## WORK ITEM
Copy out the lines of the records from the start through the line containing "September 12, 2024", inclusive.

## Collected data
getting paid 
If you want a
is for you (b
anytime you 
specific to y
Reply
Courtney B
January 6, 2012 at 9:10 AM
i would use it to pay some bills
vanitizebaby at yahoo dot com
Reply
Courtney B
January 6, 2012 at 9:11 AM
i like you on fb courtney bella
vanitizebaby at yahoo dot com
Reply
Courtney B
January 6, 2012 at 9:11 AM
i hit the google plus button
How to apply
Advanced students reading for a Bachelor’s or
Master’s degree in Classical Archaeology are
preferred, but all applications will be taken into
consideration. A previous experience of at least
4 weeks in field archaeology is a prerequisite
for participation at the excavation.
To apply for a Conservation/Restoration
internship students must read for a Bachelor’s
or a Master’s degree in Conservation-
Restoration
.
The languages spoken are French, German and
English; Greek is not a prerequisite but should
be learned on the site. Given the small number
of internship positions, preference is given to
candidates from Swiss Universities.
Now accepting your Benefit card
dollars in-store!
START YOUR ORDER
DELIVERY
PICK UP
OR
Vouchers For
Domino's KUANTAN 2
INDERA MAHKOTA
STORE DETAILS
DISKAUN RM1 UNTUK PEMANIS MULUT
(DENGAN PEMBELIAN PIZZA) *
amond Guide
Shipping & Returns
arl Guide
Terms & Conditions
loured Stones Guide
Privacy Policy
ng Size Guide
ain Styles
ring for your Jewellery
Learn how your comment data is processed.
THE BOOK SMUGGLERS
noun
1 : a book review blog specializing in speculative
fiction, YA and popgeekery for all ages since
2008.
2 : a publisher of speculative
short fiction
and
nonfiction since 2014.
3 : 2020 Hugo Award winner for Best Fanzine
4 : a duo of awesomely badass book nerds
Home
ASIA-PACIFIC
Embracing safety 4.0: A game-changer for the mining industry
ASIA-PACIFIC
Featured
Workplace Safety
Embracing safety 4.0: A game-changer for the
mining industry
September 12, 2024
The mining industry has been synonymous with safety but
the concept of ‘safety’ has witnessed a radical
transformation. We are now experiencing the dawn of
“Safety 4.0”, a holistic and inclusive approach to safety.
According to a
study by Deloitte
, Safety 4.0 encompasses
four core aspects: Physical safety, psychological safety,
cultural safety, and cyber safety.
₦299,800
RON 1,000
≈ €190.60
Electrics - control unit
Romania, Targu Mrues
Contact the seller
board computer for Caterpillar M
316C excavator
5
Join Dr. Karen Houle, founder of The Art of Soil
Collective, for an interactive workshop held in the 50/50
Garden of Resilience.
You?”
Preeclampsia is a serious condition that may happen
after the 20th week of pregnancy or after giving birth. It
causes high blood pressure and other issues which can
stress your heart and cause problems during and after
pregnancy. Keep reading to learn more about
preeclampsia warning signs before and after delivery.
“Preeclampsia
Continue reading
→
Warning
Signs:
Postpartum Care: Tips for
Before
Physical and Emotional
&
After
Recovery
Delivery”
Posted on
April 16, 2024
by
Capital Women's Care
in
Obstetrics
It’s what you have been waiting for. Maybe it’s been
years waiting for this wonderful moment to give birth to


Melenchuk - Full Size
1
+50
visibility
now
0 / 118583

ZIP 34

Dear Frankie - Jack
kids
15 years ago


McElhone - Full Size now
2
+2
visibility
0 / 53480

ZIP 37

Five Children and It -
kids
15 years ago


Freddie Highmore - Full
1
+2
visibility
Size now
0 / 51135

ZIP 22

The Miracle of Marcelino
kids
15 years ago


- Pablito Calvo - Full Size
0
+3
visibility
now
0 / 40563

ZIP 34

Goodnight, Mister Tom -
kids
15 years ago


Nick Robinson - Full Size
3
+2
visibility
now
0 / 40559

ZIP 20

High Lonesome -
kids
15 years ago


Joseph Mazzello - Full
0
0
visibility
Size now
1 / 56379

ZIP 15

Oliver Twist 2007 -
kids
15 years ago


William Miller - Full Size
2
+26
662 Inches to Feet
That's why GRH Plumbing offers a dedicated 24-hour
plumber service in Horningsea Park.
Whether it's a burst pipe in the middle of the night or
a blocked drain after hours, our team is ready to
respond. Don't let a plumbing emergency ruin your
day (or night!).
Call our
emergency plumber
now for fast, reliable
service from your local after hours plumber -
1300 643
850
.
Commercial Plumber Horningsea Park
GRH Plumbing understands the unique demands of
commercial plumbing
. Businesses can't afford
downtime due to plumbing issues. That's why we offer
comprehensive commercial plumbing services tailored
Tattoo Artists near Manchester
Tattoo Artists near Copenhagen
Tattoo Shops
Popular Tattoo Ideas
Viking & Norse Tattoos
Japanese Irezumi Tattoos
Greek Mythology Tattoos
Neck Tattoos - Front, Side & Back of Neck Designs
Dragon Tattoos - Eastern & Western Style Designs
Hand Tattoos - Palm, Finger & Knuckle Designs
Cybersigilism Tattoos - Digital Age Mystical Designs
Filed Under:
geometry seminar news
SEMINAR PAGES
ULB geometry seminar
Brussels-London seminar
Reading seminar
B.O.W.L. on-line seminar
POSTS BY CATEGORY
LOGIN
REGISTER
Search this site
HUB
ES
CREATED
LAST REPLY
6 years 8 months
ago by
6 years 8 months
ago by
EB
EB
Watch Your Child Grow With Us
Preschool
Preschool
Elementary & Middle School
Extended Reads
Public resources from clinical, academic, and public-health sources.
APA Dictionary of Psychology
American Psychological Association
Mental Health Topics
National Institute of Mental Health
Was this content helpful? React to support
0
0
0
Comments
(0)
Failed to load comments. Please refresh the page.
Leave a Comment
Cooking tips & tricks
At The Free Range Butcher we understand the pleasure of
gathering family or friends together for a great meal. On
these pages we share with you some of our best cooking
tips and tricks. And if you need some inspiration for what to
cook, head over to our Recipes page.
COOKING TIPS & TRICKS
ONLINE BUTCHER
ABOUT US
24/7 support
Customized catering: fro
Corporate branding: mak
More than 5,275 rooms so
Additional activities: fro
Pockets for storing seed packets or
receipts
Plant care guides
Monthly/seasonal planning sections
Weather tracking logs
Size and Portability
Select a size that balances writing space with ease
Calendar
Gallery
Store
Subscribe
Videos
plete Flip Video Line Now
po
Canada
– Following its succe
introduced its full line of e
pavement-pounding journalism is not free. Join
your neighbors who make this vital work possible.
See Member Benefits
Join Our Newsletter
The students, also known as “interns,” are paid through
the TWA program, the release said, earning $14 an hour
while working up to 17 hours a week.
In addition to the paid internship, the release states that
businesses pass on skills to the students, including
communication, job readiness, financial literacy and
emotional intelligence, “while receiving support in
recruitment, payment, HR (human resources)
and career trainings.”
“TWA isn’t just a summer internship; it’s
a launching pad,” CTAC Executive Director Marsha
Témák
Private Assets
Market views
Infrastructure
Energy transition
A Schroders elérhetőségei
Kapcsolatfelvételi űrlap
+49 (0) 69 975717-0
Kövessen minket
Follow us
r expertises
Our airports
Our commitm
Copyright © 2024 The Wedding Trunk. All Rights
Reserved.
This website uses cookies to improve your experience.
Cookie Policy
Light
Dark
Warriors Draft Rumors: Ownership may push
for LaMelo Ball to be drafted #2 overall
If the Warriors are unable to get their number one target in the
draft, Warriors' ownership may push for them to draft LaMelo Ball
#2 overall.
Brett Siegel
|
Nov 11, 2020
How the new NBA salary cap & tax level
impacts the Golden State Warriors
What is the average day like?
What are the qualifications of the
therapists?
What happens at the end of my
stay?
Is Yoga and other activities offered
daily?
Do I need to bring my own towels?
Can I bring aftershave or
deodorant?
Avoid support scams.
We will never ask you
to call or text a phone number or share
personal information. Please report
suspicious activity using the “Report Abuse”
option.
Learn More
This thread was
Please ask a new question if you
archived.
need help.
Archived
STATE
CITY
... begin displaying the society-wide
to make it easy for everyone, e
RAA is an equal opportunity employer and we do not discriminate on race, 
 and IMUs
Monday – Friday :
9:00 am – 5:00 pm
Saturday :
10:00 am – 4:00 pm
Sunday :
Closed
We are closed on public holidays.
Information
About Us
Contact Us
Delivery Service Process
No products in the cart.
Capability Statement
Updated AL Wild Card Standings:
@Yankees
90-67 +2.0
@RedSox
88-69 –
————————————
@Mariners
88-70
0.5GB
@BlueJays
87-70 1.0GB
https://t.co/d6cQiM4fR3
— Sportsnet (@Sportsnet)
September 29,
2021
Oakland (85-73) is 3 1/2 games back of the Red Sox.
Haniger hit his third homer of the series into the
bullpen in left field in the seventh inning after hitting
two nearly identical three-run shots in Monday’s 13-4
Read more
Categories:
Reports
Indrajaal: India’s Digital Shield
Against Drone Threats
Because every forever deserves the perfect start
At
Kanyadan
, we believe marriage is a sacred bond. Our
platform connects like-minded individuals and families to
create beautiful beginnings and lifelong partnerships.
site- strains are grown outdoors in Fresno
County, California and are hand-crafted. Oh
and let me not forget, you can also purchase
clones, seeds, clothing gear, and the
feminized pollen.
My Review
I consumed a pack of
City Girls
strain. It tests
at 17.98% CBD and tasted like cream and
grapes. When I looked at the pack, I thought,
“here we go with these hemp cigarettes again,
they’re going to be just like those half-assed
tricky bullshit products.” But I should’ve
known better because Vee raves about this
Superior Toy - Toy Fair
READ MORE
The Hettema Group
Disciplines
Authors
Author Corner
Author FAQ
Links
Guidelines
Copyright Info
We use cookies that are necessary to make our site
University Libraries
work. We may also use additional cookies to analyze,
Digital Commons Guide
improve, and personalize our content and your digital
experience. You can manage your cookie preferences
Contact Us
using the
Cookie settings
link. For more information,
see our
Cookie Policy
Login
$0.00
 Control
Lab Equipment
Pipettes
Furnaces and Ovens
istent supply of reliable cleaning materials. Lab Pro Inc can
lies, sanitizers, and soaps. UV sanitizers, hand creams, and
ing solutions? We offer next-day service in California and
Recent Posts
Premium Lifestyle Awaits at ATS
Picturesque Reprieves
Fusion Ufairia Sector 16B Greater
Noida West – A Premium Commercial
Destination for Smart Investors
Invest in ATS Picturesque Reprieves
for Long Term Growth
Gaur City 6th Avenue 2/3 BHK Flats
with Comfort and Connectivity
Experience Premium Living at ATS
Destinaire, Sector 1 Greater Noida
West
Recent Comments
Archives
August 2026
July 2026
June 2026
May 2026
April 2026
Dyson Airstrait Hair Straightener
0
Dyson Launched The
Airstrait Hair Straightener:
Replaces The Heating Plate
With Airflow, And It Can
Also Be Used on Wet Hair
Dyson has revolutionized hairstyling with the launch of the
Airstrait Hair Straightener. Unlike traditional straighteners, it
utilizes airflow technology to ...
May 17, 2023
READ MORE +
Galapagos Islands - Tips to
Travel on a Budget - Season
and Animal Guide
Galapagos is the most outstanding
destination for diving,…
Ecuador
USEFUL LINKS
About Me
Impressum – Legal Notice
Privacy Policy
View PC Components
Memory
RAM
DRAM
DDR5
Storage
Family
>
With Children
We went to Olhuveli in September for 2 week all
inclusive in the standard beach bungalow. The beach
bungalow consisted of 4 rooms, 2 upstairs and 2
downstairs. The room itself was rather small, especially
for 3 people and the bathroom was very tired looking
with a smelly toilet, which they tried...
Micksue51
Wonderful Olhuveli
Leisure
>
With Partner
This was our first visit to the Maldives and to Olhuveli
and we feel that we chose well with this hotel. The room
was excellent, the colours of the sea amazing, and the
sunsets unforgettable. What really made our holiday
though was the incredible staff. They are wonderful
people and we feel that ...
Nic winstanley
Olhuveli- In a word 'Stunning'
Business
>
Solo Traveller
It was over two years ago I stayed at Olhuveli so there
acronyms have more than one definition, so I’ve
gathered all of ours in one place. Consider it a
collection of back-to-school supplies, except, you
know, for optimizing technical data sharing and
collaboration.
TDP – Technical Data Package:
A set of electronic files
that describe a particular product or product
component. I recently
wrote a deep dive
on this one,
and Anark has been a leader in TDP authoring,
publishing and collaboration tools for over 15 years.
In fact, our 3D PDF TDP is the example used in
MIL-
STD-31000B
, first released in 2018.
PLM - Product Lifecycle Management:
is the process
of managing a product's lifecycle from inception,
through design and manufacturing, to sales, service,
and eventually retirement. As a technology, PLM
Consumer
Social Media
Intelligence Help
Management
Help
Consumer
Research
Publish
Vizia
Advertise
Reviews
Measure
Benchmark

## EXPECTED ANSWER
getting paid 
If you want a
is for you (b
anytime you 
specific to y
Reply
Courtney B
January 6, 2012 at 9:10 AM
i would use it to pay some bills
vanitizebaby at yahoo dot com
Reply
Courtney B
January 6, 2012 at 9:11 AM
i like you on fb courtney bella
vanitizebaby at yahoo dot com
Reply
Courtney B
January 6, 2012 at 9:11 AM
i hit the google plus button
How to apply
Advanced students reading for a Bachelor’s or
Master’s degree in Classical Archaeology are
preferred, but all applications will be taken into
consideration. A previous experience of at least
4 weeks in field archaeology is a prerequisite
for participation at the excavation.
To apply for a Conservation/Restoration
internship students must read for a Bachelor’s
or a Master’s degree in Conservation-
Restoration
.
The languages spoken are French, German and
English; Greek is not a prerequisite but should
be learned on the site. Given the small number
of internship positions, preference is given to
candidates from Swiss Universities.
Now accepting your Benefit card
dollars in-store!
START YOUR ORDER
DELIVERY
PICK UP
OR
Vouchers For
Domino's KUANTAN 2
INDERA MAHKOTA
STORE DETAILS
DISKAUN RM1 UNTUK PEMANIS MULUT
(DENGAN PEMBELIAN PIZZA) *
amond Guide
Shipping & Returns
arl Guide
Terms & Conditions
loured Stones Guide
Privacy Policy
ng Size Guide
ain Styles
ring for your Jewellery
Learn how your comment data is processed.
THE BOOK SMUGGLERS
noun
1 : a book review blog specializing in speculative
fiction, YA and popgeekery for all ages since
2008.
2 : a publisher of speculative
short fiction
and
nonfiction since 2014.
3 : 2020 Hugo Award winner for Best Fanzine
4 : a duo of awesomely badass book nerds
Home
ASIA-PACIFIC
Embracing safety 4.0: A game-changer for the mining industry
ASIA-PACIFIC
Featured
Workplace Safety
Embracing safety 4.0: A game-changer for the
mining industry
September 12, 2024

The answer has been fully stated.